Prix Région Sud Art: Nina Boughanim
Des ongles traversent les cloisons, des tuiles prennent des formes corporelles, des structures de bois surgissent comme des vestiges d’intérieur. La maison de Nina Boughanim n’est pas si étrange : elle nous semble à la fois familière et irréelle. On croit reconnaître les codes d’un univers pavillonnaire : une charpente, un abri, une fleur, une fenêtre, où tout a l’air à sa place. Pourtant, certains détails dérogent à cette image idéale. L’apparat tient encore debout, mais il laisse déjà apparaître ses fissures dans les murs et son danger dans les angles.
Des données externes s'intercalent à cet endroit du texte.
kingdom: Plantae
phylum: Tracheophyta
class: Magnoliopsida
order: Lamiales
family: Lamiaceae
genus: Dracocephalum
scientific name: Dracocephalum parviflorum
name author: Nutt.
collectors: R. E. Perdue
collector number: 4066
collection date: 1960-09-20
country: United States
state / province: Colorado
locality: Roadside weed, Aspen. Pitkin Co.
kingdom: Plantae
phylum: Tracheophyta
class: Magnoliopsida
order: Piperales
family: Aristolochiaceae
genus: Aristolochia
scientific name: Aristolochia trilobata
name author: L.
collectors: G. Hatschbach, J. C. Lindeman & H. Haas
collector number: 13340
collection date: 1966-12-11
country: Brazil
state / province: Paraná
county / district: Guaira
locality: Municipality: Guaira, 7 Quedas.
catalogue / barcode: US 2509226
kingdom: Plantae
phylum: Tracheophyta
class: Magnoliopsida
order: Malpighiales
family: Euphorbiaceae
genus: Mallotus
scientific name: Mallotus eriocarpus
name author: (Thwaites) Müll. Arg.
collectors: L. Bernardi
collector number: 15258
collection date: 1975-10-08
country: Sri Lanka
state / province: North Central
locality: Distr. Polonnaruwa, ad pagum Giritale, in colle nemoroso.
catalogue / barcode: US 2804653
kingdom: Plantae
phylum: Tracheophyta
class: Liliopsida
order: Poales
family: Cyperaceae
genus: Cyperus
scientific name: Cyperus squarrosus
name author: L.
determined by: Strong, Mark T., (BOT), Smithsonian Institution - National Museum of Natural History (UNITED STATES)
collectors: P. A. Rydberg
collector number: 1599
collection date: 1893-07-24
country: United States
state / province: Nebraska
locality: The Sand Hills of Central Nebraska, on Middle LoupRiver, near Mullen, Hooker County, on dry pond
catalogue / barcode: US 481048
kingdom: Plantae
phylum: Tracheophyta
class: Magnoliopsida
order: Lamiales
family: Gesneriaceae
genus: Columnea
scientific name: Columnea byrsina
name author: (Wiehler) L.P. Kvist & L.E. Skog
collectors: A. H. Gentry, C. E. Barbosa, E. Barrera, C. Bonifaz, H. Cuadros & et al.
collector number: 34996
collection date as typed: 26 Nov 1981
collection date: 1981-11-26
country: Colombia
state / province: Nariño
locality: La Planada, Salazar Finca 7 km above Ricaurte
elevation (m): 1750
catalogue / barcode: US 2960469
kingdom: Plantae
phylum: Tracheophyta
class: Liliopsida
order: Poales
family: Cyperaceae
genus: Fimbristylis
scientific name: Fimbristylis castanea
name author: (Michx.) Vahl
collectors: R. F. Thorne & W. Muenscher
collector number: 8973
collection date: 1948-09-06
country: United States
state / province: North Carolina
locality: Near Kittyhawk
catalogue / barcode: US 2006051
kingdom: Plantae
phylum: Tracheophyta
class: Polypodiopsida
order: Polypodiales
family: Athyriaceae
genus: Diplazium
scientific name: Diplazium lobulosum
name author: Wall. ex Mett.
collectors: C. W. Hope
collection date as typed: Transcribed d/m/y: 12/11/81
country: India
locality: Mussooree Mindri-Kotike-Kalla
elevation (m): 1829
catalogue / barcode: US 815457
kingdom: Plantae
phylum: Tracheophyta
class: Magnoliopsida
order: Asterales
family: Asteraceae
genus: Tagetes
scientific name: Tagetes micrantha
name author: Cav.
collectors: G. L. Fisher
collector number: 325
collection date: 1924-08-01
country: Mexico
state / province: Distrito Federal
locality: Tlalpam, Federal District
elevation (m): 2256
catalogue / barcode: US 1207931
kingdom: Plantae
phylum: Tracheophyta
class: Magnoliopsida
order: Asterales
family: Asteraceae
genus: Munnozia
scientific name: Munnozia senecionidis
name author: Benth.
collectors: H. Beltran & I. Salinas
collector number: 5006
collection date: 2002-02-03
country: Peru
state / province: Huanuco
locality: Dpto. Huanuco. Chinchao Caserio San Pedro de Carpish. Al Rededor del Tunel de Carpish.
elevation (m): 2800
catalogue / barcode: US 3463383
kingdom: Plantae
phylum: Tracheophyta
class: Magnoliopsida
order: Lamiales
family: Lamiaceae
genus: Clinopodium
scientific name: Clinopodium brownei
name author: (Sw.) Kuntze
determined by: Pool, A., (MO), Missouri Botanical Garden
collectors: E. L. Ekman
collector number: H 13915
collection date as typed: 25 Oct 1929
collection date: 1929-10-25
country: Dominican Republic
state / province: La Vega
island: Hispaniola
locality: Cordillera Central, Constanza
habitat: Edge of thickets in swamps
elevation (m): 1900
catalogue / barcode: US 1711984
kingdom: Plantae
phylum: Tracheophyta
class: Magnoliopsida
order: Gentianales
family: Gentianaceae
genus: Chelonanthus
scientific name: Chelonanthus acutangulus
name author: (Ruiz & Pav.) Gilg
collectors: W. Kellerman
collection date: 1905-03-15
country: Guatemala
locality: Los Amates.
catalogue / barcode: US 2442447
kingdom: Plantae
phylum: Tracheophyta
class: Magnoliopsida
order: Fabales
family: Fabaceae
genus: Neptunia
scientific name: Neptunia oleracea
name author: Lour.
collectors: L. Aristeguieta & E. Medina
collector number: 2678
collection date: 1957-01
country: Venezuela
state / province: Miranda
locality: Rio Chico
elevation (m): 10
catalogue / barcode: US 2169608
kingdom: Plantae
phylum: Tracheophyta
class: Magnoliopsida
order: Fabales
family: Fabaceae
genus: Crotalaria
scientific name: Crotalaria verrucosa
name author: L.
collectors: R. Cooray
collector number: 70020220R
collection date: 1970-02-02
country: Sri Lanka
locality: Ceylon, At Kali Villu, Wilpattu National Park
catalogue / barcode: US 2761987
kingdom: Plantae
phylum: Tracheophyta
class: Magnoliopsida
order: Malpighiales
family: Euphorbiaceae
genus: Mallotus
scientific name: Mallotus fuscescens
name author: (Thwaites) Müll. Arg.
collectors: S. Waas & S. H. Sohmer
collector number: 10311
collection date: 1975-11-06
Le gazon synthétique qui recouvre l’espace prolonge cette énigme. Trop vert, trop régulier, trop propre, il évoque moins l’herbe qu’une nature devenue mise en scène. Celle des lotissements modèles, des extérieurs impeccables et des quartiers où rien ne paraît vieillir. Même le vivant reste suspendu, mais cette immobilité n’a rien de paisible : la pelouse ne pousse plus, les fleurs se pétrifient. Elle ressemble davantage à une mise sous cloche, où la perfection finit par être suspecte, douce-amère, comme ces plantes séduisantes dont on découvre trop tard qu’elles sont toxiques.
Nourrie par de multiples figures féminines, mais aussi par tout un imaginaire populaire, de Buffy à Desperate Housewives, Nina interroge également les représentations contemporaines de la féminité. Les faux ongles deviennent ici bien plus qu’un signe esthétique ou social : ils disent des corps qui se fabriquent, se protègent, s’exposent, mais aussi des identités auxquelles on assigne une valeur ou un jugement. Associés à la figure de la cagole, ils symbolisent des outils de résistance, épineux. Ils traversent les murs, perforent les surfaces et prolongent l’humain jusque dans l’architecture.
Les Belles plantes de l’artiste séduisent d’abord par leur délicatesse, avant que l’on découvre qu’elles sont en acier. Les ongles artificiels brillent, mais ils piquent. Rien n’est tout à fait accueillant. Le danger n’est jamais spectaculaire, il s’installe discrètement, parfois au-dessus de nos têtes ou à hauteur des yeux comme pour mieux nous défier. Dans une pointe, une arête, une matière qui refuse de nous laisser passer sagement.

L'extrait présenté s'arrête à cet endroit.